We test three types of context injection.

Rebuttal: a user turn refuting the model’s answer
Contradiction: a user turn proposing an alternative answer
Personal Preference: adversarial user context injected either directly in the prompt or as a tool result simulating a memory or personalization API call.

We observe that there is a clear tradeoff between injection method and observability — while direct injection causes larger accuracy hits, models are at least somewhat more likely to flag the conflict. Agentic injection delivered as a tool result, as a real memory system would, tends to produce a smaller accuracy hit, but acknowledgment rates collapse — on FinanceAgent, most models return wrong answers with EWU above 0.90, meaning errors arrive with essentially no signal that anything is off.

We also see that larger models tend to produce wrong answers while acknowledging the conflict. Smaller models more frequently answer incorrectly without acknowledgment. Thus, the choice of model can have a significant impact on the degree of over-agreement and acknowledgment in agentic financial applications.

How memory systems amplify the same problem

The financial paper injects adversarial preferences by hand. Our second paper asks what happens when those preferences enter the context automatically, encoded into a memory system during a prior conversation and retrieved in a later one. This is the realistic long-term scenario — a user holds a misconception, the model may have gently corrected it weeks ago, but the memory system stored the user’s claim as a fact and now surfaces it on every related query.

To study this at scale, we build MIST (Memory Influence on Sycophancy Tests), a benchmark of synthetic multi-turn conversations across GPQA Diamond, MMLU Medical, and Moral Stories. For each question, we generate a plausible user misconception and simulate a conversation where a user asserts it, then feed that history into a memory system and evaluate whether the model’s answer shifts on a subsequent question.

We evaluate five frontier models across three state-of-the-art enterprise memory systems. Mem0, MemOS, and Zep. Our key baseline is the full prior conversation prepended directly to the prompt, which we call “Chat History” below.

Every model at least triples its sycophancy rate under at least one memory condition. Sonnet 4.6 goes from 1.6% with Chat History to 40.2% under Mem0 on MIST-Moral, a 25x increase. The consistency across model families makes clear this is a property of the memory layer, not any individual model.

Our variational analysis shows that when we replace extracted snippets with the raw chat history (same prompt format), sycophancy roughly halves, indicating that the cause of sycophancy is the content extracted by the memory systems themselves, as opposed to the format. Extraction encodes user claims as discrete facts while discarding the corrective context around them, such as the assistant’s pushback or the user’s eventual uncertainty.

Two mitigations substantially reduce sycophancy without degrading factual recall. One, assistant role inclusion, directly targets the propensity of memory systems to discard assistant pushback, and decreases MIST-Moral sycophancy while maintaining performance on factual recall metrics. Its implementation works cleanly with existing enterprise memory systems, and requires no changes to retrieval or formatting. Interestingly, replacing extraction entirely with an LLM-generated prose summary of (approximately equal length to the extracted memories) is our strongest mitigation technique, dropping MIST-Moral to 12.8%, below the best off-the-shelf memory system (Zep at 17.1%), while meaningfully improving factual recall. This final result calls into question what precisely is gained when we utilize complex memory systems to maintain user history.

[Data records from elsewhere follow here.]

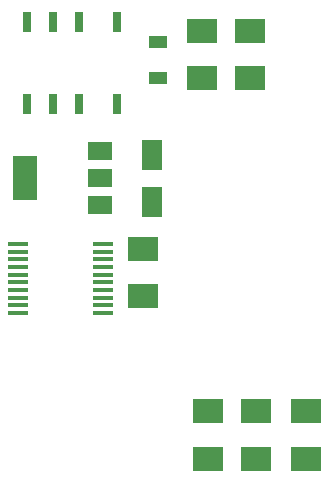
<source format=gtp>
G04 #@! TF.GenerationSoftware,KiCad,Pcbnew,(5.1.8)-1*
G04 #@! TF.CreationDate,2021-08-31T14:43:48+02:00*
G04 #@! TF.ProjectId,fanboard3,66616e62-6f61-4726-9433-2e6b69636164,rev?*
G04 #@! TF.SameCoordinates,Original*
G04 #@! TF.FileFunction,Paste,Top*
G04 #@! TF.FilePolarity,Positive*
%FSLAX46Y46*%
G04 Gerber Fmt 4.6, Leading zero omitted, Abs format (unit mm)*
G04 Created by KiCad (PCBNEW (5.1.8)-1) date 2021-08-31 14:43:48*
%MOMM*%
%LPD*%
G01*
G04 APERTURE LIST*
%ADD10R,1.800000X2.500000*%
%ADD11R,2.000000X3.800000*%
%ADD12R,2.000000X1.500000*%
%ADD13R,0.800000X1.800000*%
%ADD14R,1.750000X0.450000*%
%ADD15R,2.500000X2.000000*%
%ADD16R,1.600000X1.000000*%
G04 APERTURE END LIST*
D10*
X242850000Y-122400000D03*
X242850000Y-126400000D03*
D11*
X232100000Y-124400000D03*
D12*
X238400000Y-124400000D03*
X238400000Y-122100000D03*
X238400000Y-126700000D03*
D13*
X239850000Y-111150000D03*
X236650000Y-111150000D03*
X234450000Y-111150000D03*
X232250000Y-111150000D03*
X232250000Y-118150000D03*
X234450000Y-118150000D03*
X236650000Y-118150000D03*
X239850000Y-118150000D03*
D14*
X231500000Y-129975000D03*
X231500000Y-130625000D03*
X231500000Y-131275000D03*
X231500000Y-131925000D03*
X231500000Y-132575000D03*
X231500000Y-133225000D03*
X231500000Y-133875000D03*
X231500000Y-134525000D03*
X231500000Y-135175000D03*
X231500000Y-135825000D03*
X238700000Y-135825000D03*
X238700000Y-135175000D03*
X238700000Y-134525000D03*
X238700000Y-133875000D03*
X238700000Y-133225000D03*
X238700000Y-132575000D03*
X238700000Y-131925000D03*
X238700000Y-131275000D03*
X238700000Y-130625000D03*
X238700000Y-129975000D03*
D15*
X242100000Y-130400000D03*
X242100000Y-134400000D03*
X247100000Y-111900000D03*
X247100000Y-115900000D03*
X251100000Y-115900000D03*
X251100000Y-111900000D03*
X255850000Y-144150000D03*
X255850000Y-148150000D03*
X251600000Y-144150000D03*
X251600000Y-148150000D03*
X247600000Y-144150000D03*
X247600000Y-148150000D03*
D16*
X243350000Y-115900000D03*
X243350000Y-112900000D03*
M02*

</source>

What this means in practice

Taken together, the two papers show that what gets added to context must be treated as a first-class reliability concern. For any agentic system handling personalized context, accuracy metrics alone aren’t sufficient. Measuring whether models acknowledge the conflicts they encounter is the only way to tell the difference between a system that’s right and one that’s quietly wrong. For teams building on memory systems today, additional work is necessary to ensure that the right information is extracted and injected into context, at the risk of silent sycophancy amplification.